• _AIM OF THE TASK_
Output every line from the start of the entries through the line containing "détente et panoramas", both included, as a Markdown table with the columns Row and Line, numbering each row and skipping blank lines. Leave the pictures out of the table.

• _Data records_

####

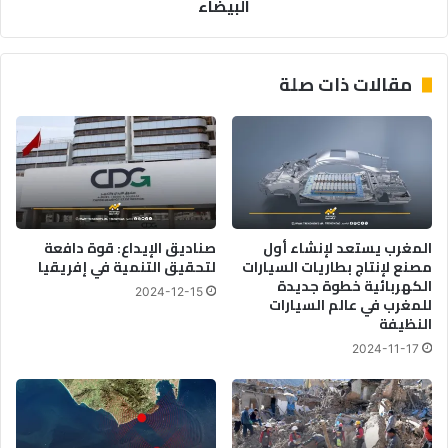
البيضاء
مقالات ذات صلة
المغرب يستعد لإنشاء أول
صناديق الإيداع: قوة دافعة
مصنع لإنتاج بطاريات السيارات
لتحقيق التنمية في إفريقيا
الكهربائية خطوة جديدة
2024-12-15
للمغرب في عالم السيارات
النظيفة
2024-11-17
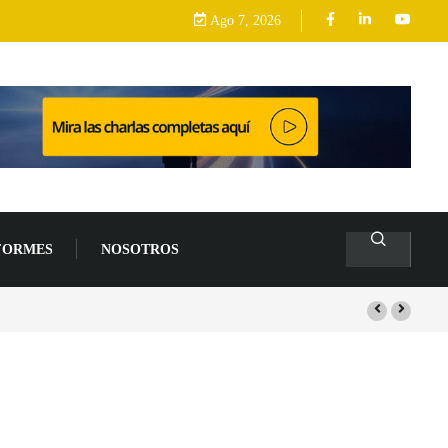
Ago 7, 2026
FORMES
NOSOTROS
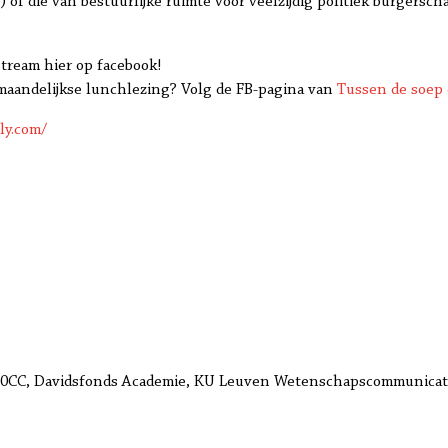
 of die van bestuurlijke ruimte voor veelzijdig politiek burgersch
estream hier op facebook!
e maandelijkse lunchlezing? Volg de FB-pagina van
Tussen de soep 
ly.com/
, 30CC, Davidsfonds Academie, KU Leuven Wetenschapscommunica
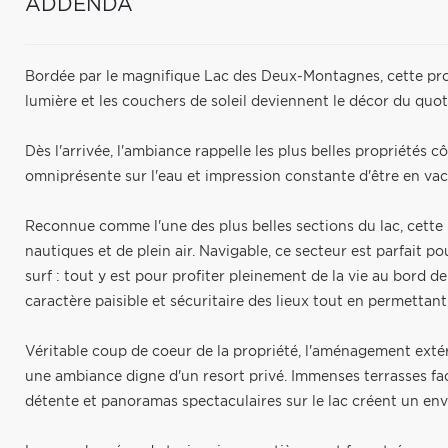
ADDENDA
Bordée par le magnifique Lac des Deux-Montagnes, cette prop
lumière et les couchers de soleil deviennent le décor du quot
Dès l'arrivée, l'ambiance rappelle les plus belles propriétés 
omniprésente sur l'eau et impression constante d'être en va
Reconnue comme l'une des plus belles sections du lac, cette 
nautiques et de plein air. Navigable, ce secteur est parfait pou
surf : tout y est pour profiter pleinement de la vie au bord d
caractère paisible et sécuritaire des lieux tout en permettant
Véritable coup de coeur de la propriété, l'aménagement exté
une ambiance digne d'un resort privé. Immenses terrasses fac
détente et panoramas spectaculaires sur le lac créent un e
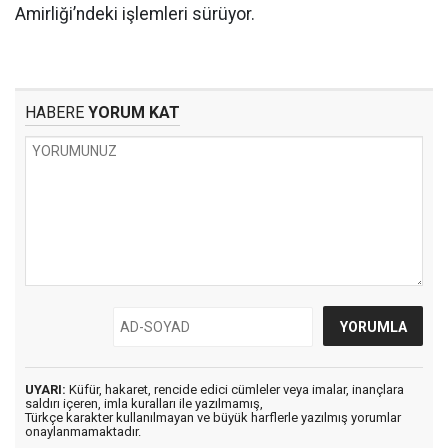
Amirliği’ndeki işlemleri sürüyor.
HABERE
YORUM KAT
UYARI:
Küfür, hakaret, rencide edici cümleler veya imalar, inançlara
saldırı içeren, imla kuralları ile yazılmamış,
Türkçe karakter kullanılmayan ve büyük harflerle yazılmış yorumlar
onaylanmamaktadır.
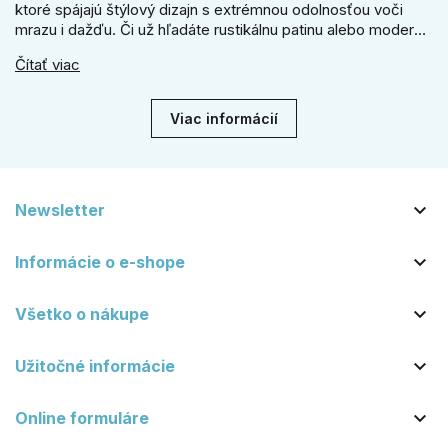
ktoré spájajú štýlový dizajn s extrémnou odolnosťou voči
mrazu i dažďu. Či už hľadáte rustikálnu patinu alebo moderné
línie, naše kované kovanie s práškovým lakom nehrdzavie a
Čítať viac
vydrží roky. Zabezpečte svoj vstup kvalitou, ktorá prežije
dekády. Objavte našu ponuku a vyberte si tú pravú!
Viac informácií

Newsletter

Informácie o e-shope

Všetko o nákupe

Užitočné informácie

Online formuláre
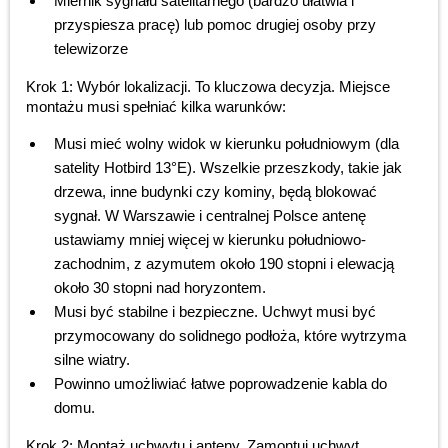
Miernik sygnału satelitarnego (bardzo ułatwia i
przyspiesza pracę) lub pomoc drugiej osoby przy
telewizorze
Krok 1: Wybór lokalizacji. To kluczowa decyzja. Miejsce
montażu musi spełniać kilka warunków:
Musi mieć wolny widok w kierunku południowym (dla
satelity Hotbird 13°E). Wszelkie przeszkody, takie jak
drzewa, inne budynki czy kominy, będą blokować
sygnał. W Warszawie i centralnej Polsce antenę
ustawiamy mniej więcej w kierunku południowo-
zachodnim, z azymutem około 190 stopni i elewacją
około 30 stopni nad horyzontem.
Musi być stabilne i bezpieczne. Uchwyt musi być
przymocowany do solidnego podłoża, które wytrzyma
silne wiatry.
Powinno umożliwiać łatwe poprowadzenie kabla do
domu.
Krok 2: Montaż uchwytu i anteny. Zamontuj uchwyt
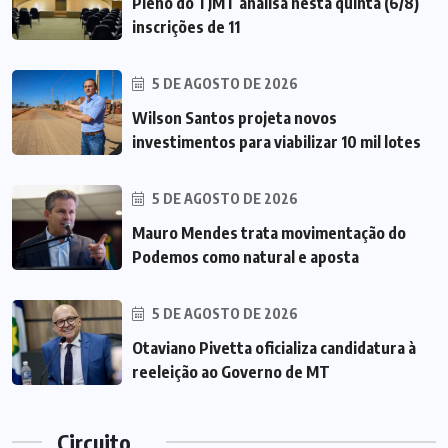
Pleno do TJMT analisa nesta quinta (6/8)
inscrições de 11
5 DE AGOSTO DE 2026
Wilson Santos projeta novos
investimentos para viabilizar 10 mil lotes
5 DE AGOSTO DE 2026
Mauro Mendes trata movimentação do
Podemos como natural e aposta
5 DE AGOSTO DE 2026
Otaviano Pivetta oficializa candidatura à
reeleição ao Governo de MT
Circuito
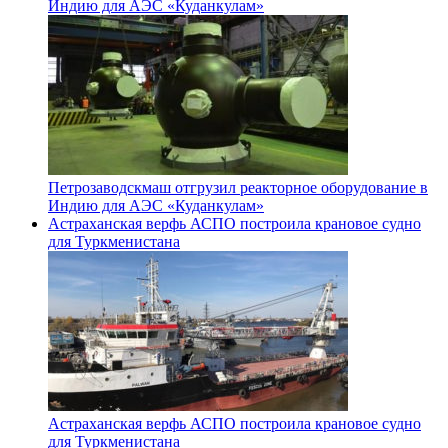
Индию для АЭС «Куданкулам»
Петрозаводскмаш отгрузил реакторное оборудование в
Индию для АЭС «Куданкулам»
Астраханская верфь АСПО построила крановое судно
для Туркменистана
Астраханская верфь АСПО построила крановое судно
для Туркменистана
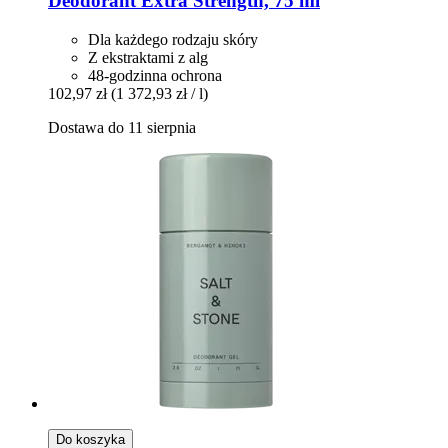
Deodorant Extra Strength, 75 ml
Dla każdego rodzaju skóry
Z ekstraktami z alg
48-godzinna ochrona
102,97 zł
(1 372,93 zł / l)
Dostawa do 11 sierpnia
Do koszyka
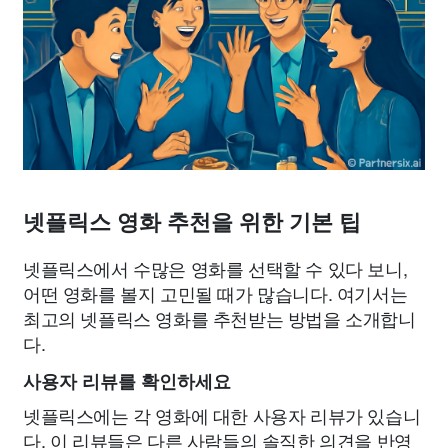
넷플릭스 영화 추천을 위한 기본 팁
넷플릭스에서 수많은 영화를 선택할 수 있다 보니,
어떤 영화를 볼지 고민될 때가 많습니다. 여기서는
최고의 넷플릭스 영화를 추천받는 방법을 소개합니
다.
사용자 리뷰를 확인하세요
넷플릭스에는 각 영화에 대한 사용자 리뷰가 있습니
다. 이 리뷰들은 다른 사람들의 솔직한 의견을 반영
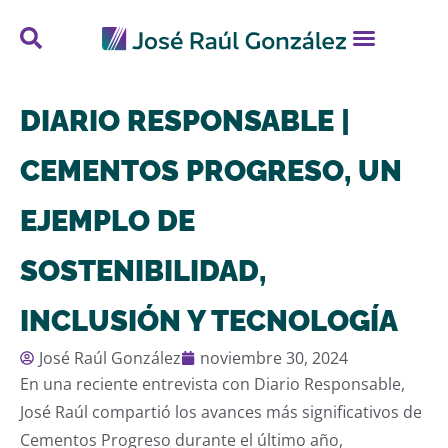
DIARIO RESPONSABLE |
CEMENTOS PROGRESO, UN
EJEMPLO DE
SOSTENIBILIDAD,
INCLUSIÓN Y TECNOLOGÍA
José Raúl González
noviembre 30, 2024
En una reciente entrevista con Diario Responsable,
José Raúl compartió los avances más significativos de
Cementos Progreso durante el último año,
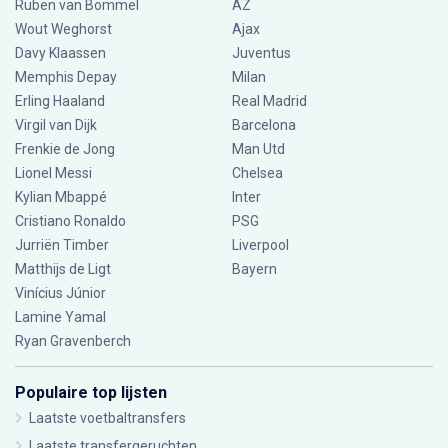
Ruben van Bommel
AZ
Wout Weghorst
Ajax
Davy Klaassen
Juventus
Memphis Depay
Milan
Erling Haaland
Real Madrid
Virgil van Dijk
Barcelona
Frenkie de Jong
Man Utd
Lionel Messi
Chelsea
Kylian Mbappé
Inter
Cristiano Ronaldo
PSG
Jurriën Timber
Liverpool
Matthijs de Ligt
Bayern
Vinícius Júnior
Lamine Yamal
Ryan Gravenberch
Populaire top lijsten
Laatste voetbaltransfers
Laatste transfergeruchten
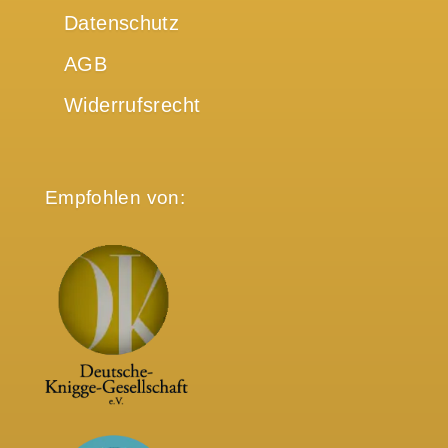
Datenschutz
AGB
Widerrufsrecht
Empfohlen von:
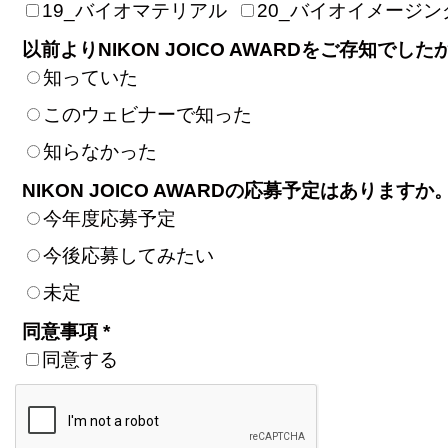
19_バイオマテリアル
20_バイオイメージン
以前よりNIKON JOICO AWARDをご存知でしたか
知っていた
このウェビナーで知った
知らなかった
NIKON JOICO AWARDの応募予定はありますか。
今年度応募予定
今後応募してみたい
未定
同意事項 *
同意する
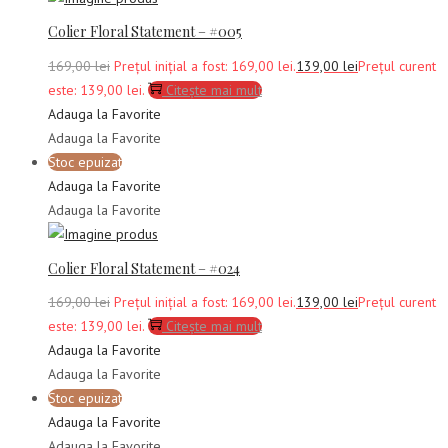
Colier Floral Statement – #005
169,00
lei
Prețul inițial a fost: 169,00 lei.
139,00
lei
Prețul curent
este: 139,00 lei.
Citește mai mult
Adauga la Favorite
Adauga la Favorite
Stoc epuizat
Adauga la Favorite
Adauga la Favorite
Colier Floral Statement – #024
169,00
lei
Prețul inițial a fost: 169,00 lei.
139,00
lei
Prețul curent
este: 139,00 lei.
Citește mai mult
Adauga la Favorite
Adauga la Favorite
Stoc epuizat
Adauga la Favorite
Adauga la Favorite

####

• _ANSWER TO THIS EXERCISE_
| Row | Line |
|---|---|
| 1 | البيضاء |
| 2 | مقالات ذات صلة |
| 3 | المغرب يستعد لإنشاء أول |
| 4 | صناديق الإيداع: قوة دافعة |
| 5 | مصنع لإنتاج بطاريات السيارات |
| 6 | لتحقيق التنمية في إفريقيا |
| 7 | الكهربائية خطوة جديدة |
| 8 | 2024-12-15 |
| 9 | للمغرب في عالم السيارات |
| 10 | النظيفة |
| 11 | 2024-11-17 |
| 12 | Ago 7, 2026 |
| 13 | FORMES |
| 14 | NOSOTROS |
| 15 |  of die van bestuurlijke ruimte voor veelzijdig politiek burgersch |
| 16 | estream hier op facebook! |
| 17 | e maandelijkse lunchlezing? Volg de FB-pagina van |
| 18 | Tussen de soep  |
| 19 | ly.com/ |
| 20 | , 30CC, Davidsfonds Academie, KU Leuven Wetenschapscommunica |
| 21 | ADDENDA |
| 22 | Bordée par le magnifique Lac des Deux-Montagnes, cette prop |
| 23 | lumière et les couchers de soleil deviennent le décor du quot |
| 24 | Dès l'arrivée, l'ambiance rappelle les plus belles propriétés  |
| 25 | omniprésente sur l'eau et impression constante d'être en va |
| 26 | Reconnue comme l'une des plus belles sections du lac, cette  |
| 27 | nautiques et de plein air. Navigable, ce secteur est parfait pou |
| 28 | surf : tout y est pour profiter pleinement de la vie au bord d |
| 29 | caractère paisible et sécuritaire des lieux tout en permettant |
| 30 | Véritable coup de coeur de la propriété, l'aménagement exté |
| 31 | une ambiance digne d'un resort privé. Immenses terrasses fac |
| 32 | détente et panoramas spectaculaires sur le lac créent un e |